_Fragen_.
**a.** Gib aus dem Ausgangstext das Stück von „HB WIEN/BRÜSSEL. Nach“ bis „Nachrichtenagentur APA mit.“ Wort für Wort wieder.
**b.** Beantworte mit Hilfe des Ausgangstexts diese Fragen:
(i) Welches Geschäftssegment der VA Tech will Siemens verkaufen?
(ii) Für wie viel Geld hat Siemens die VA Tech gekauft?
(iii) Warum wird die EU-Kartellbehörde die Übernahme voraussichtlich nur unter Auflagen genehmigen?

_Ausgangstext_.
··········

Verkauf der Wasserkraft soll Veto abwenden
Siemens pokert mit EU um Übernahme von VA Tech

Um ein Veto der EU-Kartellbehörde gegen den Kauf des österreichischen Technologiekonzerns VA Tech zu verhindert, macht Siemens Zugeständnisse.

HB WIEN/BRÜSSEL. Nach Angaben des Unternehmens ist Siemens zum Verkauf des Geschäftssegments Wasserkraft der VA Tech bereit, um der EU-Kontrollbehörde entgegenzukommen, teilte das Unternehmen am Mittwochabend nach Angaben der österreichischen Nachrichtenagentur APA mit.

Siemens hatte VA Tech im Frühjahr nach monatelangem, zähen Ringen mit den Hauptaktionären für rund eine Milliarde Euro gekauft.

In einer Erklärung von Siemens hieß es, das Unternehmen habe sich stets bemüht, eine Gesamtübernahme der VA Tech zu erreichen. Es zeichne sich allerdings ab, dass die EU-Kartellbehörde auf Grund erheblicher wettbewerblicher Bedenken eine Übernahme nur unter Auflagen genehmigen werde. Dies werde insbesondere das Wasserkraft- Geschäft der VA Tech betreffen.

··········

_Vorliegende Einträge_.
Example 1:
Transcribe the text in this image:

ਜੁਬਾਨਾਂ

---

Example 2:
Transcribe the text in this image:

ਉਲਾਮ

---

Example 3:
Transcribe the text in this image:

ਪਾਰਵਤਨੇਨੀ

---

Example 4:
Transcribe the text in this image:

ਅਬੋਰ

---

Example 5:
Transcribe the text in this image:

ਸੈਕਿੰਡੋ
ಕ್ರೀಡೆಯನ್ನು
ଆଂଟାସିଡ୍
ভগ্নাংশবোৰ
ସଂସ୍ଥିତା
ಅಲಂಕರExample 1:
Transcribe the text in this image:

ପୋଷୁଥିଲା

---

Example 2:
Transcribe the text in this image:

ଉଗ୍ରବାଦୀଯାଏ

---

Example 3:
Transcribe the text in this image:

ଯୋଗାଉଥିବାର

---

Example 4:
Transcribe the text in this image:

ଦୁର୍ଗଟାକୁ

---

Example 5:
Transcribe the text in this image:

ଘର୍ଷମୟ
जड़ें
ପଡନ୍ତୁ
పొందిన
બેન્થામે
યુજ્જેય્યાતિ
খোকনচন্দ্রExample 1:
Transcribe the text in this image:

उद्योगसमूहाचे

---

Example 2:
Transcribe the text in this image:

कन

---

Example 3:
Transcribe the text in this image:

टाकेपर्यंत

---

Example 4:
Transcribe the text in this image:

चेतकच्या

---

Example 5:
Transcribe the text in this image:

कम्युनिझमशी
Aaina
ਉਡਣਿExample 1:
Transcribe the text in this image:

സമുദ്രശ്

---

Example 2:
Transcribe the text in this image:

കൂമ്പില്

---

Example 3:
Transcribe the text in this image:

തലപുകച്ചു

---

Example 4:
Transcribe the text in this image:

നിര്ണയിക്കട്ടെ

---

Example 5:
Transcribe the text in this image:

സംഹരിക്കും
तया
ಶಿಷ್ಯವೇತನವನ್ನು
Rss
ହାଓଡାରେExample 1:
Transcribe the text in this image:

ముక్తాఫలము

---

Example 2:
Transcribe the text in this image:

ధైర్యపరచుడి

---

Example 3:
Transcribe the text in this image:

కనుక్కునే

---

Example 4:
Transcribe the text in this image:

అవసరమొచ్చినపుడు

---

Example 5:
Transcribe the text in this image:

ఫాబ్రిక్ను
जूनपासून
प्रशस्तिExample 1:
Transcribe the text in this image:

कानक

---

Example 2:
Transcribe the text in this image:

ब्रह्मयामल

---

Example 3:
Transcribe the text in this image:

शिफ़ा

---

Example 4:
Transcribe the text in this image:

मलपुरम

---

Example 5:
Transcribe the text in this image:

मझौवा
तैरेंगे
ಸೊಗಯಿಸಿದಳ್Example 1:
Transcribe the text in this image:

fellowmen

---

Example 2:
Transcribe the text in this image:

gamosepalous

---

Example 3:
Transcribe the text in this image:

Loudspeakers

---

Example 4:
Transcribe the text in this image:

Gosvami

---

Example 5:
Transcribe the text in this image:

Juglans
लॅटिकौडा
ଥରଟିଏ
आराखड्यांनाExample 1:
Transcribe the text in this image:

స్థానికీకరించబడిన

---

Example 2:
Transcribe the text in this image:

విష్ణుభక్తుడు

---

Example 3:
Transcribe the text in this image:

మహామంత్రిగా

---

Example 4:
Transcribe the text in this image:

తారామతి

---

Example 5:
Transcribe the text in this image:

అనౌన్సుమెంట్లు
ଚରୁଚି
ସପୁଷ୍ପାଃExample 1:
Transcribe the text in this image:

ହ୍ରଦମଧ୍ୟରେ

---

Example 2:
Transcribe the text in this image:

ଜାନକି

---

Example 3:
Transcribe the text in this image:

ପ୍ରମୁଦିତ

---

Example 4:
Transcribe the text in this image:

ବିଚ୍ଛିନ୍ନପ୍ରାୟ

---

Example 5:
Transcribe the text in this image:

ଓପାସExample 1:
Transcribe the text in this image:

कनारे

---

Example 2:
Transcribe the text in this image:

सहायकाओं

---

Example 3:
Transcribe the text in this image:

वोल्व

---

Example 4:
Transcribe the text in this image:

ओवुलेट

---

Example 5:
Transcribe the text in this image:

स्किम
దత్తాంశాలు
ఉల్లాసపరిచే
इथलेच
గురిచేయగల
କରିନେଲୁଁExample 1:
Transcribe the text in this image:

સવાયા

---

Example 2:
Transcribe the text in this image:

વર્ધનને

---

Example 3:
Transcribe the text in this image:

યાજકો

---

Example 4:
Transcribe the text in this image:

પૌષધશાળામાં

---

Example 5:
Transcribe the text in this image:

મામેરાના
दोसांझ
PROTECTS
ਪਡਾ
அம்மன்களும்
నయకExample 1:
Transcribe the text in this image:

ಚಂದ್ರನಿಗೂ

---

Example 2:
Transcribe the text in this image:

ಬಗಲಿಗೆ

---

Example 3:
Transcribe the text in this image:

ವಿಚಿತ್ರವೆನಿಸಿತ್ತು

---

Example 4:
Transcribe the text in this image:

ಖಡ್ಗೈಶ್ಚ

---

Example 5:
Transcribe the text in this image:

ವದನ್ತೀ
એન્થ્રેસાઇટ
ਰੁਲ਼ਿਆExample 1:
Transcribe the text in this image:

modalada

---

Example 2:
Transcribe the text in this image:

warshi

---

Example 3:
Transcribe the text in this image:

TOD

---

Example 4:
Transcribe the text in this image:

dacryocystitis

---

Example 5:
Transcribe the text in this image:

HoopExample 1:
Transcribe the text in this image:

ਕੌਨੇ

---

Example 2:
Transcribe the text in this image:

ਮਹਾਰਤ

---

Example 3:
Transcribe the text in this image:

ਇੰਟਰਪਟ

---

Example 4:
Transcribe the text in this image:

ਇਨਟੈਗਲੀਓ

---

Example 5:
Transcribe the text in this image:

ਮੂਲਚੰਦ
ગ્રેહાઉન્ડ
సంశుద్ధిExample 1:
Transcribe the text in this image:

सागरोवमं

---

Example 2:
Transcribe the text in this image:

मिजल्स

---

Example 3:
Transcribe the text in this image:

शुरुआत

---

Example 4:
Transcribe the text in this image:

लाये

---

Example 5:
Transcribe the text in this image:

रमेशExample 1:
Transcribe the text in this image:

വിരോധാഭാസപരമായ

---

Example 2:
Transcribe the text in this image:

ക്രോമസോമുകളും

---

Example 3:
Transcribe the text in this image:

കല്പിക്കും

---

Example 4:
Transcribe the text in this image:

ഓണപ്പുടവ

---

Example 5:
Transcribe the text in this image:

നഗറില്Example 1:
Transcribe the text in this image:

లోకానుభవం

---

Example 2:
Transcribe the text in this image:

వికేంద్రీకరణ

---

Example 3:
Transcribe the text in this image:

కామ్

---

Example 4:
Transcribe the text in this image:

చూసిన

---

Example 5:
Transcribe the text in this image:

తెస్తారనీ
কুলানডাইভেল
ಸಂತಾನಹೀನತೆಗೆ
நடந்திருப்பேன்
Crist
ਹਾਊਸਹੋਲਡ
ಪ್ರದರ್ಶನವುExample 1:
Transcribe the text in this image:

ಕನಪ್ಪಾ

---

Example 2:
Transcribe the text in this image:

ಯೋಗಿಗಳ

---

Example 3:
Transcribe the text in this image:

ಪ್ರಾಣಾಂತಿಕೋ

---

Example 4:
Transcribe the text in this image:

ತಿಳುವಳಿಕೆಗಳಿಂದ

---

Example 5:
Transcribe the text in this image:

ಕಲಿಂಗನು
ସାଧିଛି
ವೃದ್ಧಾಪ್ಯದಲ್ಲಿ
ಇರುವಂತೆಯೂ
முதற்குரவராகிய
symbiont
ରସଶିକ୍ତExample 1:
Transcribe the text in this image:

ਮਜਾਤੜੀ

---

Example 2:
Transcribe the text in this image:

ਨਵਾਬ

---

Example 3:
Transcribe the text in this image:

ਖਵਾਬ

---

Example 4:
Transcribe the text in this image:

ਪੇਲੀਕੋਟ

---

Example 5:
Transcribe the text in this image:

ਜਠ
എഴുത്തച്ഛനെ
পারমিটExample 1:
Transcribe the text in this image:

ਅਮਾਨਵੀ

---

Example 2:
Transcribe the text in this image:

··········

_Lösungen_.
**a.**
HB WIEN/BRÜSSEL. Nach Angaben des Unternehmens ist Siemens zum Verkauf des Geschäftssegments Wasserkraft der VA Tech bereit, um der EU-Kontrollbehörde entgegenzukommen, teilte das Unternehmen am Mittwochabend nach Angaben der österreichischen Nachrichtenagentur APA mit.

**b.**
(i) Das Geschäftssegment Wasserkraft.
(ii) Für rund eine Milliarde Euro.
(iii) Wegen erheblicher wettbewerblicher Bedenken.